Réponse de le 17/06/2018 à 5:55 :
L'ascenceur social marche tellement bien que science po s'est cru obliger de biaiser le recrutement pour avoir un peu de couleurs dans ses rangs ... ce qui au passage se fait au détriment de la classe moyenne puisque les enfants de grand bourgeois ont, de toute manière leur place assurée dans cet établissement....
a écrit le 15/06/2018 à 12:18 :
L'ascenceur social francais est un mythe. Il n'a jamais fonctionne, sauf pour quelques uns a des epoques tres reculees, a savoir les annees 60.
Depuis la maintenance n'est plus assuree, il faut monter les etages a pied.
a écrit le 15/06/2018 à 11:53 :
Les écarts scolaires sont très souvent plus la faute des parents que du"système".
Réponse de le 15/06/2018 à 13:00 :
Faites attention de ne pas vous griller le neurone quand même hein...
a écrit le 15/06/2018 à 11:51 :
Ben logique des gens qui ne consomment pas ou peu qui monopolisent toujours plus l'argent échappant en plus à la redistribution fiscale via les paradis fiscaux d'un côté et de l'autre des gens obligés de travailler toujours plus pour gagner toujours moins au sein d'un chômage de masse mais qui consomment et qui du coup ne peuvent que consommer de moins en moins d'autant que eux sont obligés de payer leurs impôts.

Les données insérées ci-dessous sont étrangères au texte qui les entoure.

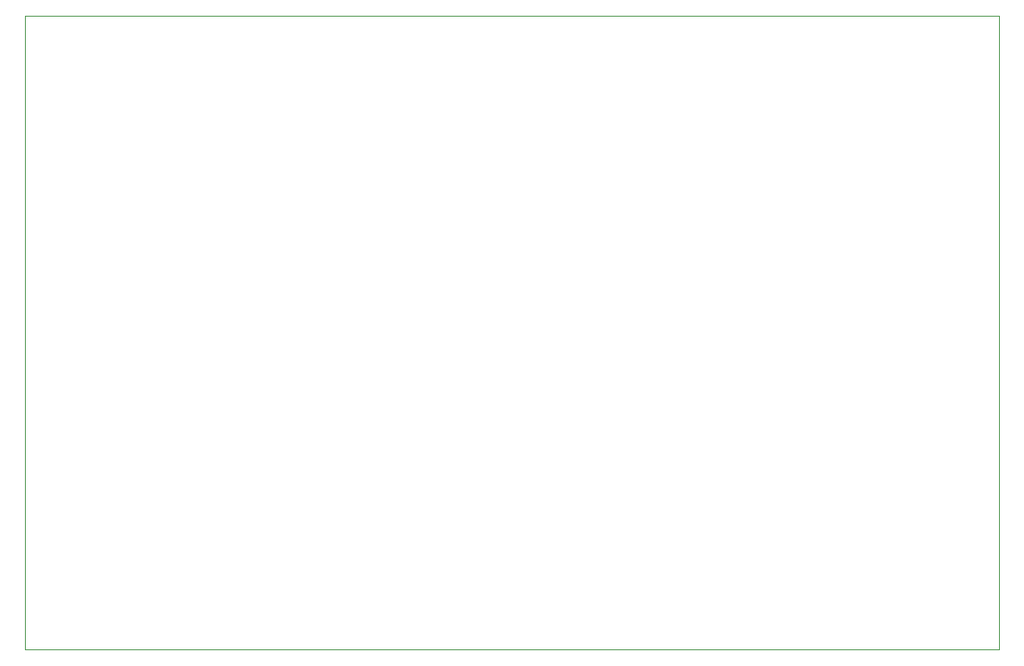
<source format=gbr>
%TF.GenerationSoftware,KiCad,Pcbnew,6.0.2+dfsg-1*%
%TF.CreationDate,2022-05-20T21:00:13+03:00*%
%TF.ProjectId,iot_geiger,696f745f-6765-4696-9765-722e6b696361,rev?*%
%TF.SameCoordinates,Original*%
%TF.FileFunction,Profile,NP*%
%FSLAX46Y46*%
G04 Gerber Fmt 4.6, Leading zero omitted, Abs format (unit mm)*
G04 Created by KiCad (PCBNEW 6.0.2+dfsg-1) date 2022-05-20 21:00:13*
%MOMM*%
%LPD*%
G01*
G04 APERTURE LIST*
%TA.AperFunction,Profile*%
%ADD10C,0.100000*%
%TD*%
G04 APERTURE END LIST*
D10*
X214630000Y-102870000D02*
X115570000Y-102870000D01*
X115570000Y-102870000D02*
X115570000Y-38354000D01*
X115570000Y-38354000D02*
X214630000Y-38354000D01*
X214630000Y-38354000D02*
X214630000Y-102870000D01*
M02*

</source>
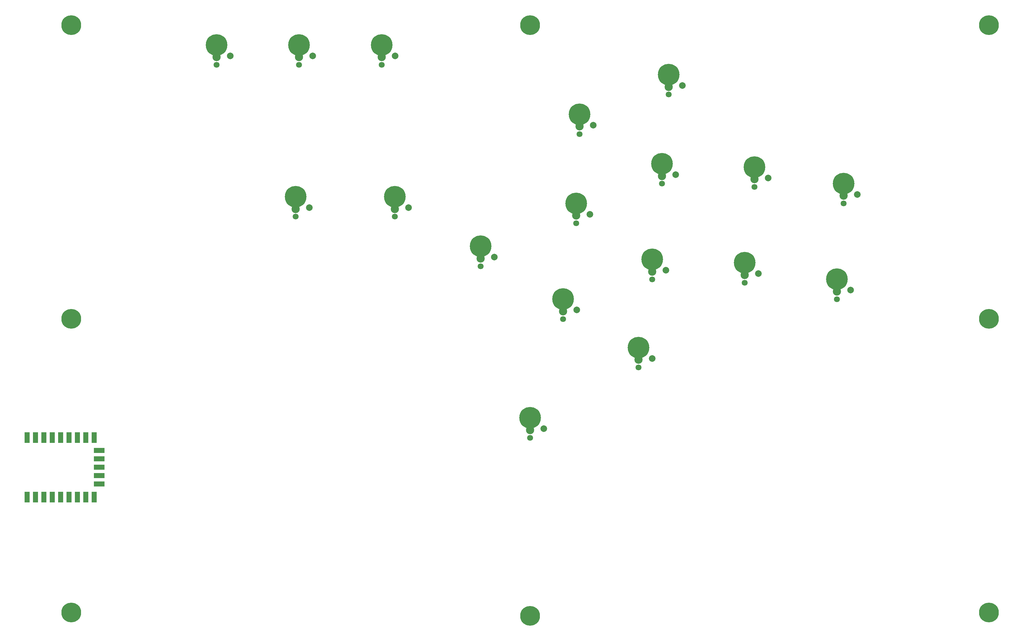
<source format=gbr>
%TF.GenerationSoftware,KiCad,Pcbnew,7.0.7*%
%TF.CreationDate,2023-09-16T00:44:10+09:00*%
%TF.ProjectId,StickLess,53746963-6b4c-4657-9373-2e6b69636164,rev?*%
%TF.SameCoordinates,Original*%
%TF.FileFunction,Soldermask,Top*%
%TF.FilePolarity,Negative*%
%FSLAX46Y46*%
G04 Gerber Fmt 4.6, Leading zero omitted, Abs format (unit mm)*
G04 Created by KiCad (PCBNEW 7.0.7) date 2023-09-16 00:44:10*
%MOMM*%
%LPD*%
G01*
G04 APERTURE LIST*
%ADD10C,6.000000*%
%ADD11R,1.600000X3.200000*%
%ADD12R,3.200000X1.600000*%
%ADD13C,6.550000*%
%ADD14C,2.500000*%
%ADD15C,1.800000*%
%ADD16C,2.000000*%
G04 APERTURE END LIST*
D10*
%TO.C,H3*%
X16000000Y-194000000D03*
%TD*%
D11*
%TO.C,RZ1*%
X2565000Y-141000000D03*
X5105000Y-141000000D03*
X7645000Y-141000000D03*
X10185000Y-141000000D03*
X12725000Y-141000000D03*
X15265000Y-141000000D03*
X17805000Y-141000000D03*
X20345000Y-141000000D03*
X22885000Y-141000000D03*
D12*
X24475000Y-144920000D03*
X24475000Y-147460000D03*
X24475000Y-150000000D03*
X24475000Y-152540000D03*
X24475000Y-155080000D03*
D11*
X22885000Y-159000000D03*
X20345000Y-159000000D03*
X17805000Y-159000000D03*
X15265000Y-159000000D03*
X12725000Y-159000000D03*
X10185000Y-159000000D03*
X7645000Y-159000000D03*
X2565000Y-159000000D03*
X5105000Y-159000000D03*
%TD*%
D10*
%TO.C,H8*%
X294000000Y-194000000D03*
%TD*%
%TO.C,H4*%
X155000000Y-16000000D03*
%TD*%
%TO.C,H5*%
X155000000Y-195000000D03*
%TD*%
%TO.C,H7*%
X294000000Y-16000000D03*
%TD*%
D13*
%TO.C,B1(A)1*%
X165000000Y-99000000D03*
D14*
X165000000Y-102700000D03*
D15*
X165000000Y-105050000D03*
D16*
X169130000Y-102300000D03*
%TD*%
D13*
%TO.C,LEFT1*%
X84000000Y-68000000D03*
D14*
X84000000Y-71700000D03*
D15*
X84000000Y-74050000D03*
D16*
X88130000Y-71300000D03*
%TD*%
D10*
%TO.C,H2*%
X16000000Y-105000000D03*
%TD*%
D13*
%TO.C,RIGHT1*%
X140000000Y-83000000D03*
D14*
X140000000Y-86700000D03*
D15*
X140000000Y-89050000D03*
D16*
X144130000Y-86300000D03*
%TD*%
D13*
%TO.C,L1(L)1*%
X220000000Y-88000000D03*
D14*
X220000000Y-91700000D03*
D15*
X220000000Y-94050000D03*
D16*
X224130000Y-91300000D03*
%TD*%
D10*
%TO.C,H1*%
X16000000Y-16000000D03*
%TD*%
D13*
%TO.C,B2(B)1*%
X192000000Y-87000000D03*
D14*
X192000000Y-90700000D03*
D15*
X192000000Y-93050000D03*
D16*
X196130000Y-90300000D03*
%TD*%
D13*
%TO.C,S2(START)1*%
X110000000Y-22000000D03*
D14*
X110000000Y-25700000D03*
D15*
X110000000Y-28050000D03*
D16*
X114130000Y-25300000D03*
%TD*%
D10*
%TO.C,H6*%
X294000000Y-105000000D03*
%TD*%
D13*
%TO.C,L2(LB)1*%
X223010000Y-59000000D03*
D14*
X223010000Y-62700000D03*
D15*
X223010000Y-65050000D03*
D16*
X227140000Y-62300000D03*
%TD*%
D13*
%TO.C,DOWN1*%
X114000000Y-68000000D03*
D14*
X114000000Y-71700000D03*
D15*
X114000000Y-74050000D03*
D16*
X118130000Y-71300000D03*
%TD*%
D13*
%TO.C,S1(BACK)1*%
X170000000Y-43000000D03*
D14*
X170000000Y-46700000D03*
D15*
X170000000Y-49050000D03*
D16*
X174130000Y-46300000D03*
%TD*%
D13*
%TO.C,A2(CAPTURE)1*%
X60000000Y-22000000D03*
D14*
X60000000Y-25700000D03*
D15*
X60000000Y-28050000D03*
D16*
X64130000Y-25300000D03*
%TD*%
D13*
%TO.C,B4(Y)1*%
X195000000Y-58000000D03*
D14*
X195000000Y-61700000D03*
D15*
X195000000Y-64050000D03*
D16*
X199130000Y-61300000D03*
%TD*%
D13*
%TO.C,UP1*%
X155000000Y-135000000D03*
D14*
X155000000Y-138700000D03*
D15*
X155000000Y-141050000D03*
D16*
X159130000Y-138300000D03*
%TD*%
D13*
%TO.C,R3(RS)1*%
X197000000Y-31000000D03*
D14*
X197000000Y-34700000D03*
D15*
X197000000Y-37050000D03*
D16*
X201130000Y-34300000D03*
%TD*%
D13*
%TO.C,R1(R)1*%
X248000000Y-93000000D03*
D14*
X248000000Y-96700000D03*
D15*
X248000000Y-99050000D03*
D16*
X252130000Y-96300000D03*
%TD*%
D13*
%TO.C,A1(GUIDE)1*%
X85000000Y-22000000D03*
D14*
X85000000Y-25700000D03*
D15*
X85000000Y-28050000D03*
D16*
X89130000Y-25300000D03*
%TD*%
D13*
%TO.C,L3(LS)1*%
X187870000Y-113700000D03*
D14*
X187870000Y-117400000D03*
D15*
X187870000Y-119750000D03*
D16*
X192000000Y-117000000D03*
%TD*%
D13*
%TO.C,R2(RB)1*%
X250000000Y-64000000D03*
D14*
X250000000Y-67700000D03*
D15*
X250000000Y-70050000D03*
D16*
X254130000Y-67300000D03*
%TD*%
D13*
%TO.C,B3(X)1*%
X169000000Y-70000000D03*
D14*
X169000000Y-73700000D03*
D15*
X169000000Y-76050000D03*
D16*
X173130000Y-73300000D03*
%TD*%
M02*

</source>
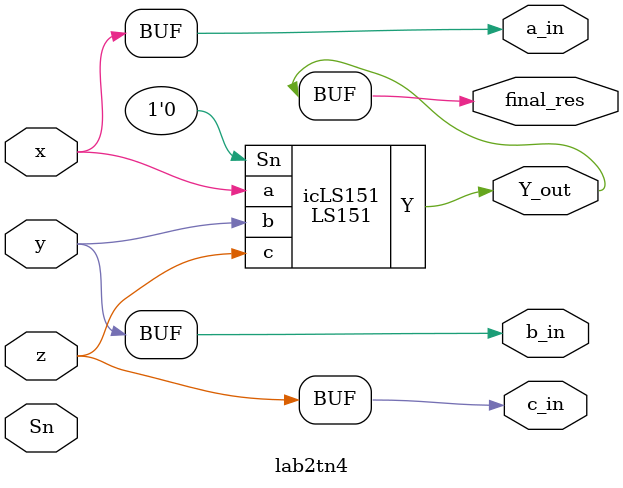
<source format=sv>
module LS151 (
input logic a,b,c,
input logic Sn,
output logic Y
);
logic[2:0]	ABC;
assign ABC={a,b,c};
logic[7:0] D;
assign D=8'b10010110;
always_comb begin : lab2tn3
if	(Sn=='b1) 
Y=1;
else 
case(ABC)
	3'b000 :Y=D[0];
	3'b001 :Y=D[1];
	3'b010 :Y=D[2];
	3'b011 :Y=D[3];
	3'b100 :Y=D[4];
	3'b101 :Y=D[5];
	3'b110 :Y=D[6];
	3'b111 :Y=D[7];
endcase
end
endmodule
module lab2tn4(a_in,b_in,c_in,x,y,z,Sn,final_res,Y_out);
input y,x,z,Sn;
output a_in,b_in,c_in,final_res,Y_out;
assign a_in=x;
assign b_in=y;
assign c_in=z;
LS151 icLS151(.Sn(1'b0),.a(x),.b(y),.c(z),.Y(Y_out));
assign final_res=Y_out;
endmodule

</source>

El notre mac serviteur unique des riches ne fait qu'amplifier ce phénomène depuis un an
Réponse de le 15/06/2018 à 16:14 :
grosse fatigue.
Réponse de le 16/06/2018 à 10:58 :
Et bien reposez vous mon ami, d'un côté depuis le temps que vous venez prêcher le néolibéralisme vous devez être épuisé c'est un fait mon pauvre vieux... -_-

Arrêtez tout simplement non ?
a écrit le 15/06/2018 à 11:08 :
Faute d'ascenseur les gens sont obligés d'escalader les balcons.